1. Steht zum Zeitpunkt des Schlusses der mündlichen Verhandlung über eine aktienrechtliche Nichtigkeits- und hilfsweise Anfechtungsklage lediglich fest, dass eine weitere Hauptversammlung einberufen wurde, die zu einem Zeitpunkt nach Schluss der mündlichen Verhandlung Bestätigungsbeschlüsse gem. § 244 AktG zu den streitgegenständlichen Beschlüssen fassen soll, so bietet dieser Sachverhalt keinen Anlass und keine tragfähige Grundlage für eine Entscheidung, das entscheidungsreife Verfahren auf Antrag der Gesellschaft gem. § 148 Abs. 1 ZPO wegen „Vorgreiflichkeit“ auszusetzen. In einer solchen Konstellation liegen die Voraussetzungen für eine Aussetzung nach dieser Norm nicht vor, und auch unter Berücksichtigung aktienrechtlicher Besonderheiten, insbesondere des § 244 AktG, ist die Verfahrensaussetzung nicht obligatorisch.

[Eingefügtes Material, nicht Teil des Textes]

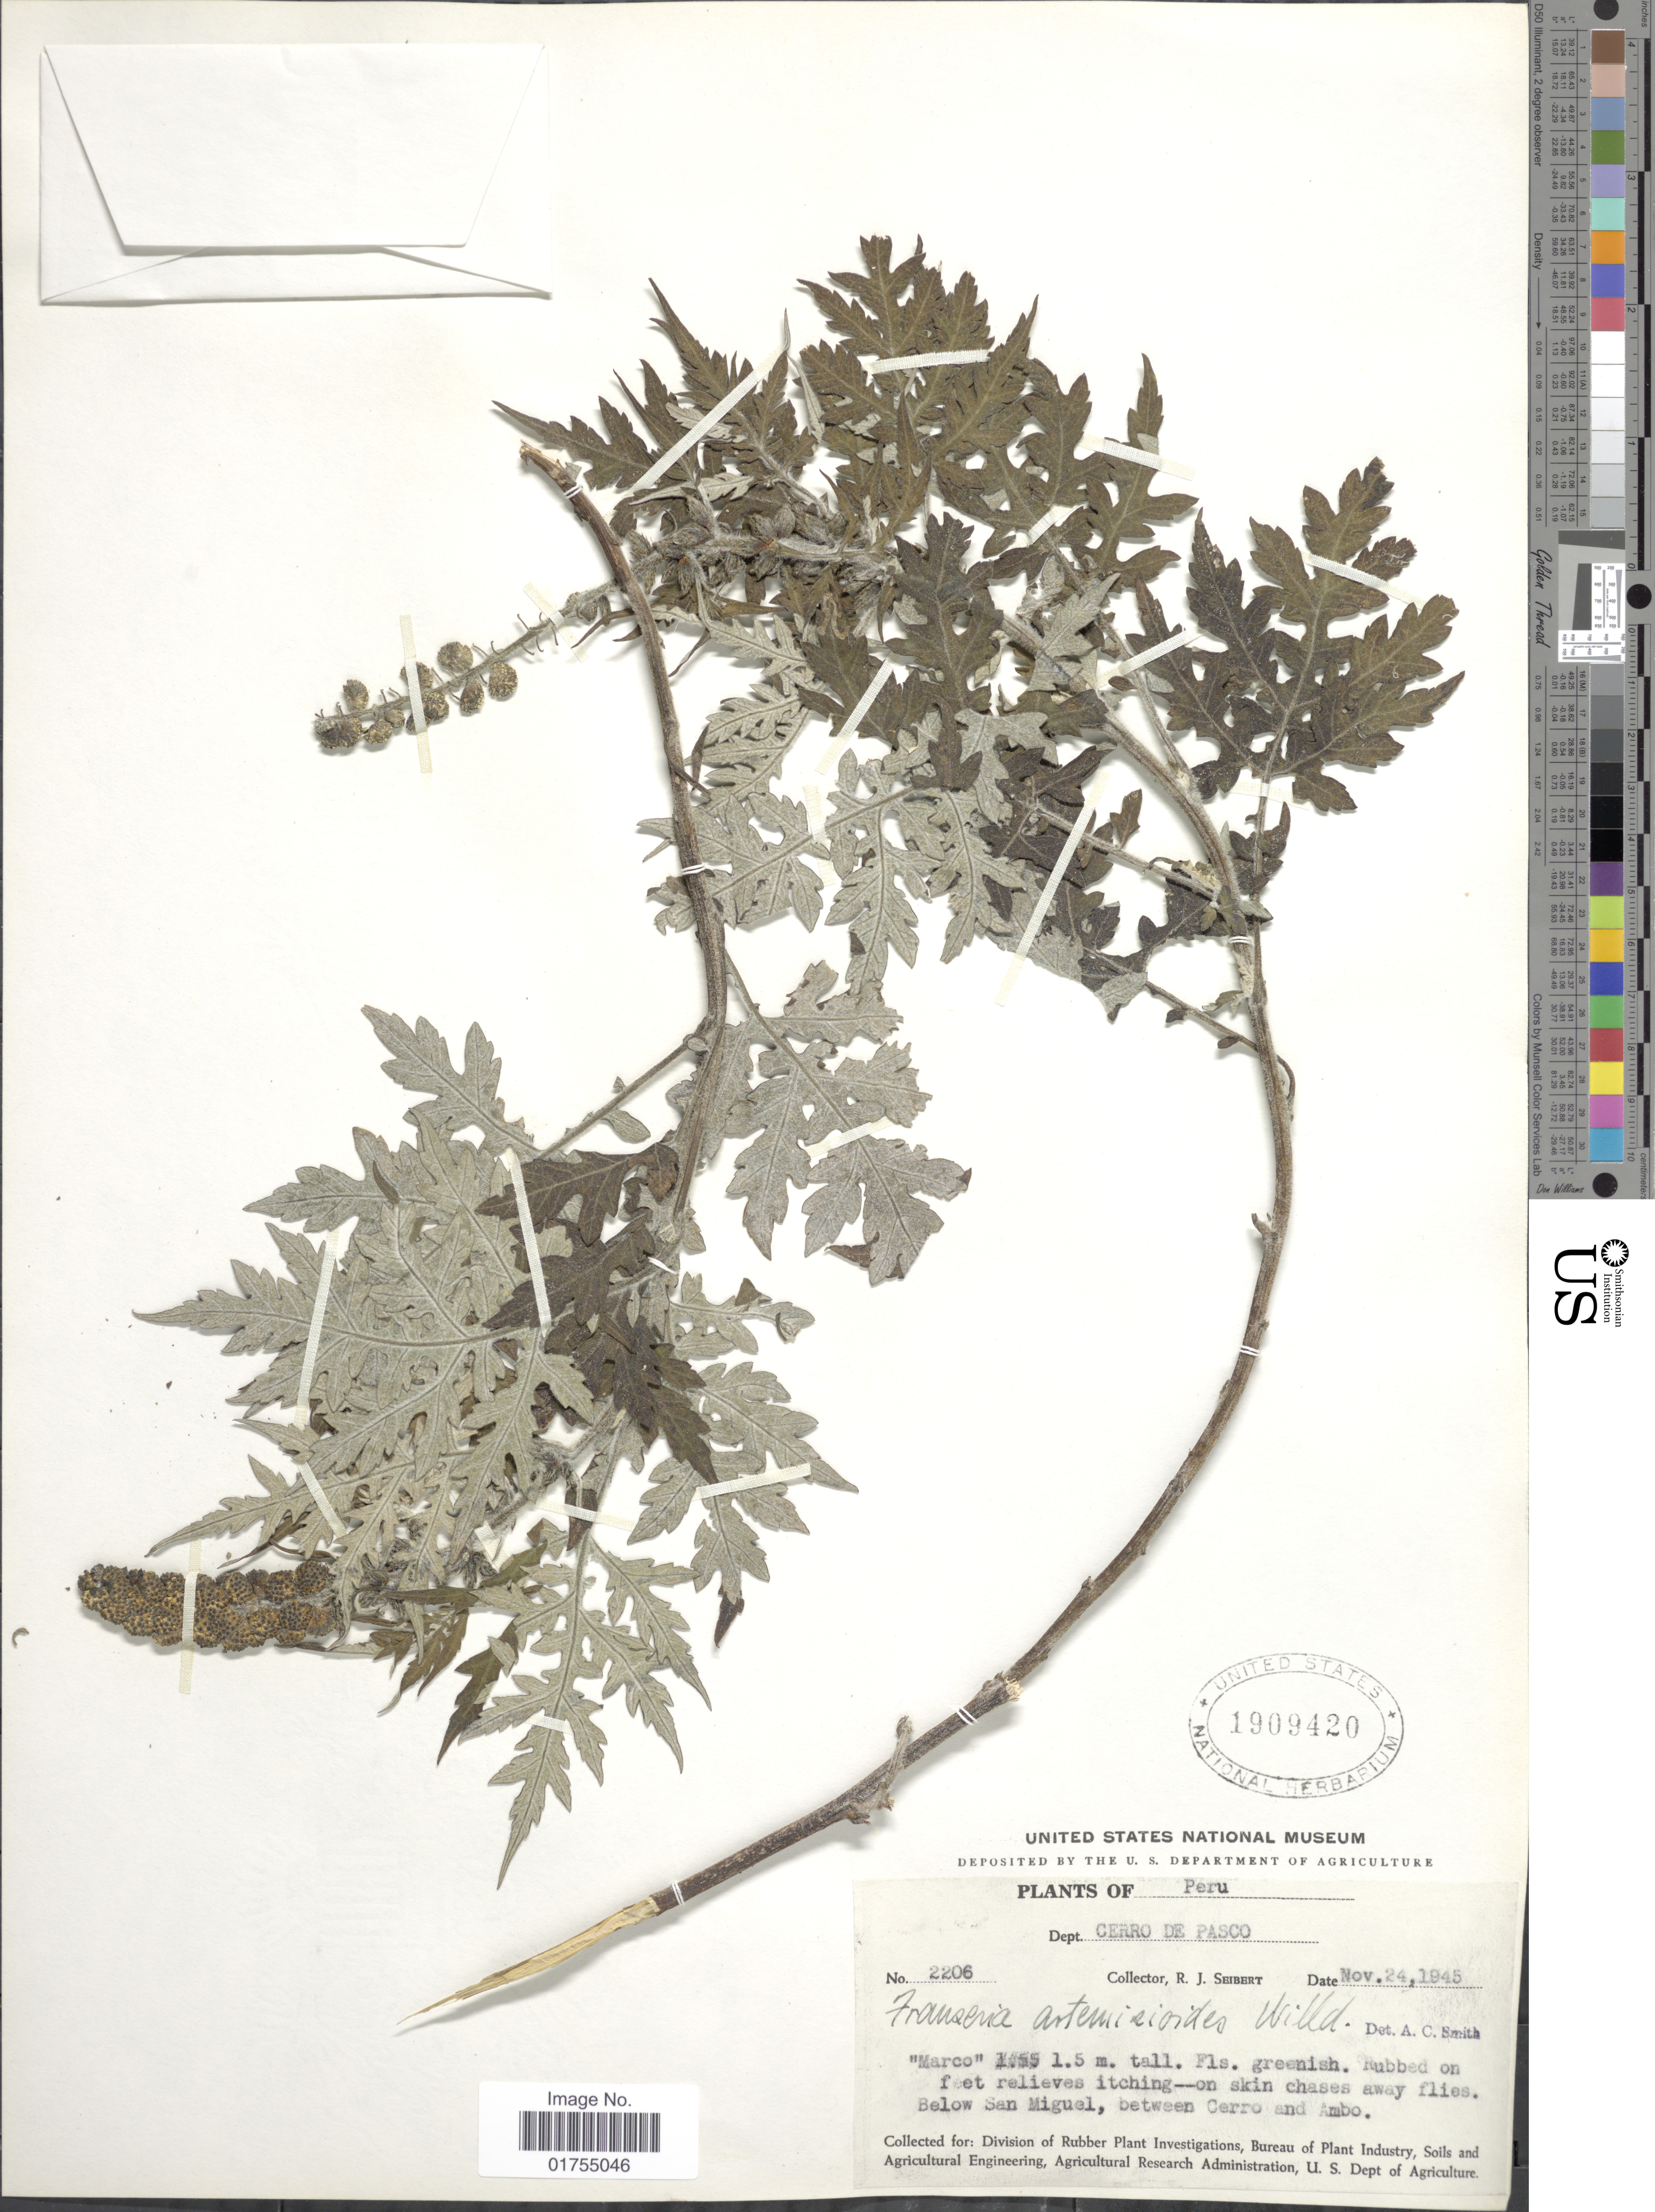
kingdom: Plantae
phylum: Tracheophyta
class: Magnoliopsida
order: Asterales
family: Asteraceae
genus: Franseria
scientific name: Franseria artemisioides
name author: Willd.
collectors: R. J. Seibert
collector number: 2206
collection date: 1945-11-24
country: Peru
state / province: Pasco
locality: Below San Miguel, between Cerro and Ambo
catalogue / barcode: US 1909420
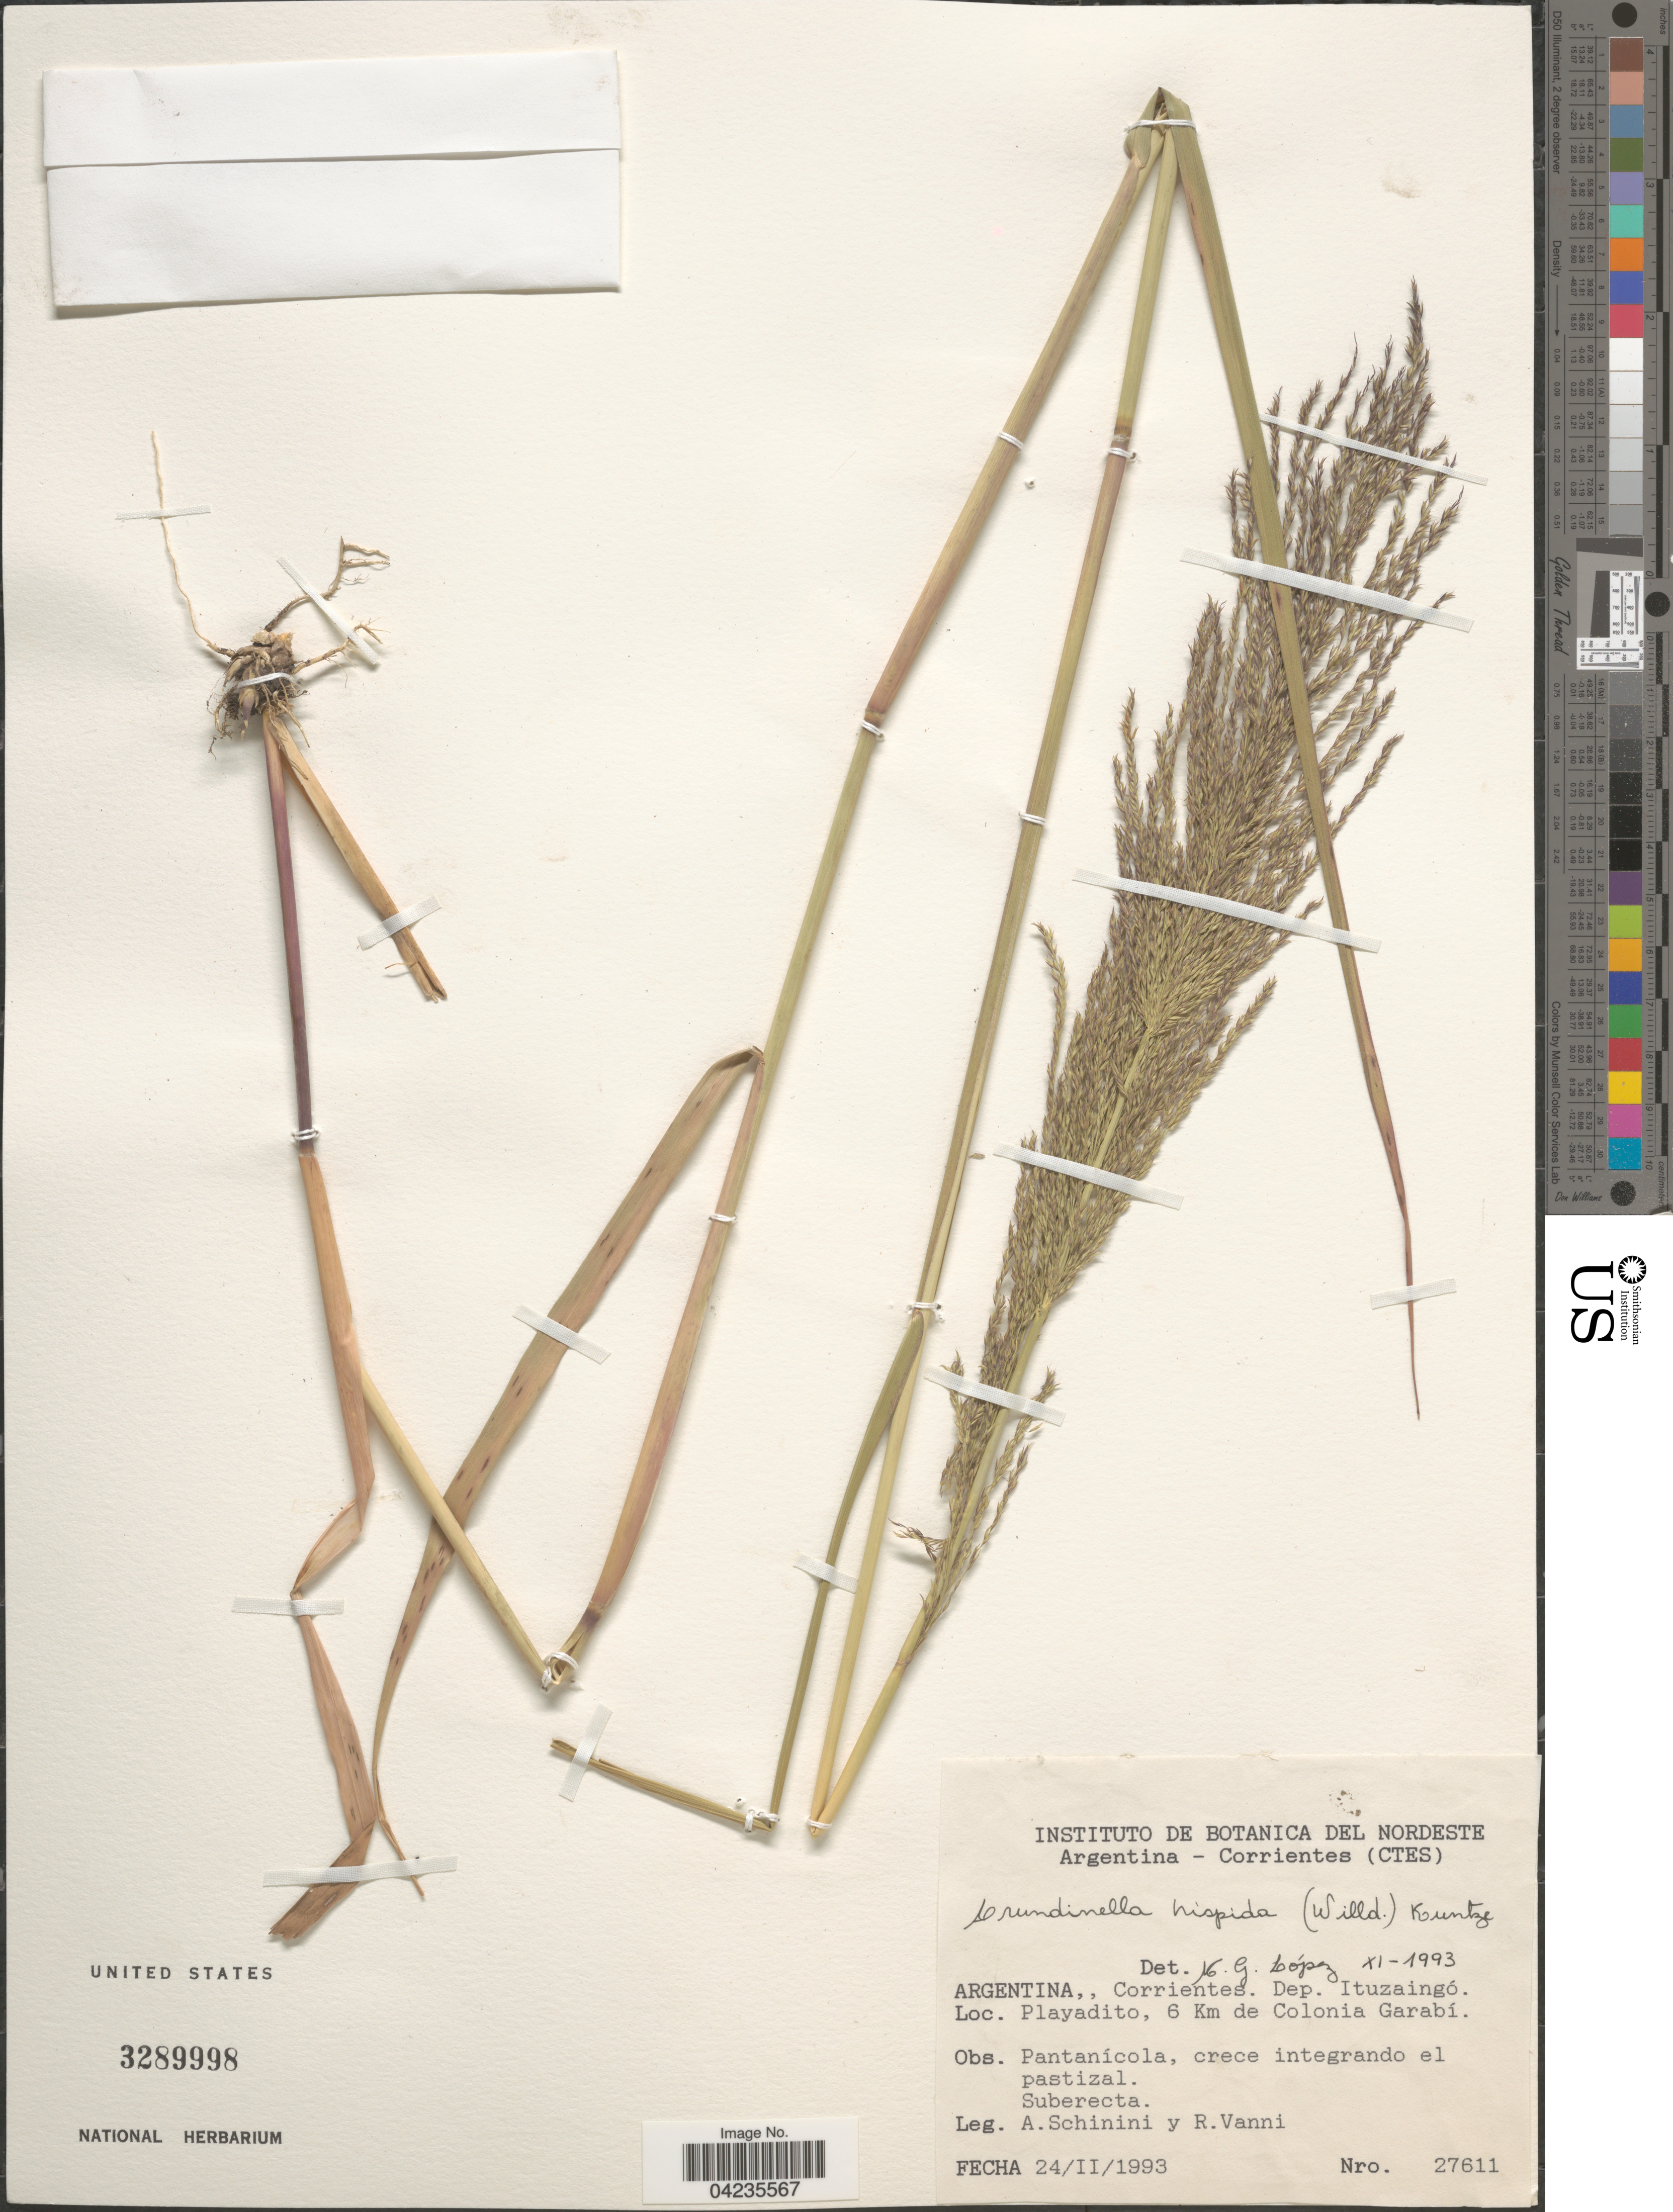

2. Die Entscheidung über eine Verfahrensaussetzung nach § 148 Abs. 1 ZPO liegt im Ermessen des Gerichts. Ein prozessuales Gebot, das Verfahren über die gegen den Erstbeschluss gerichtete Anfechtungsklage auszusetzen, sobald die Hauptversammlung einen Bestätigungsbeschluss fasst, selbst wenn dieser noch nicht bestandskräftig ist, lässt sich weder dem Normwortlaut noch dem Sinn und Zweck des § 244 Satz 1 AktG entnehmen. Erst Recht ergibt sich aus § 244 Satz 1 AktG kein prozessuales Gebot, das Verfahren über die gegen den Erstbeschluss gerichtete Anfechtungsklage bereits im Vorgriff auf einen noch nicht einmal gefassten Hauptversammlungsbeschluss auszusetzen. Der bloßen Absicht zur Fassung eines Bestätigungsbeschlusses kommt nach § 244 AktG materiell-rechtlich keine Wirkung zu, erst Recht keine Heilungswirkung. Sie ist schlicht unerheblich. Eine Verletzung rechtlichen Gehörs (Art. 103 Abs. 1 GG) durch Zurückweisung eines gleichwohl gestellten unbegründeten Aussetzungsantrags scheidet in dieser Konstellation aus. Gegenteiliges folgt auch nicht aus BGH, Beschluss vom 11. August 2010 – II ZR 24/10, Rn. 1, juris; BGH, Beschluss vom 1. Februar 2010 – II ZR 262/08, Rn. 1, juris oder BGH, Urteil vom 12. Dezember 2005 – II ZR 253/03, Rn. 4, juris).
3. Für eine Verfahrensaussetzung ist bei aktienrechtlichen Beschlussmängelklagen im Übrigen kein Raum, wenn es bereits zu einer „Kaskade“ von Bestätigungsbeschlüssen gekommen ist, und wenn der Aussetzungsantrag rechtsmissbräuchlich in Verschleppungsabsicht gestellt wird.
4. Auch natürliche Personen können bei direktem oder indirektem Beteiligungserwerb gemäß § 20 Abs. 1, 4 AktG, ggf. in Verbindung mit § 16 Abs. 4 AktG, gegenüber der Gesellschaft zur Mitteilung verpflichtet sein, denn auch sie können die für eine solche Mitteilungspflicht erforderliche Unternehmenseigenschaft besitzen.
5. Die Darlegungs- und Beweislast für die tatsächlichen Voraussetzungen eines Stimmrechtsverlusts nach § 20 Abs. 7 AktG liegt beim klagenden Aktionär. Legt der Aktionär jedoch im Rahmen einer auf die Missachtung eines Stimmrechtsverbots gestützten Anfechtungsklage die Unternehmenseigenschaft einer nach seiner Auffassung meldepflichtigen natürlichen oder juristischen Person substantiiert dar, die unstreitig vor der Beschlussfassung keine Meldung abgegeben hat, so liegt es an der beklagten Aktiengesellschaft, dem Vortrag substantiiert entgegenzutreten, wenn sie behauptet, der Dritte sei nicht meldepflichtig gewesen. Das gilt insbesondere dann, wenn der aus Sicht des Klägers schon vor der Beschlussfassung meldepflichtige Dritte die Stimmrechtsmitteilung an die Gesellschaft später tatsächlich nachgeholt hat und es keine Anhaltspunkte dafür gibt, dass der Dritte erst nach Beschlussfassung (zum Zeitpunkt der Nachmeldung) zum Unternehmen i.S.d. §§ 20 Abs. 1, 16 Abs. 4 AktG geworden sein könnte.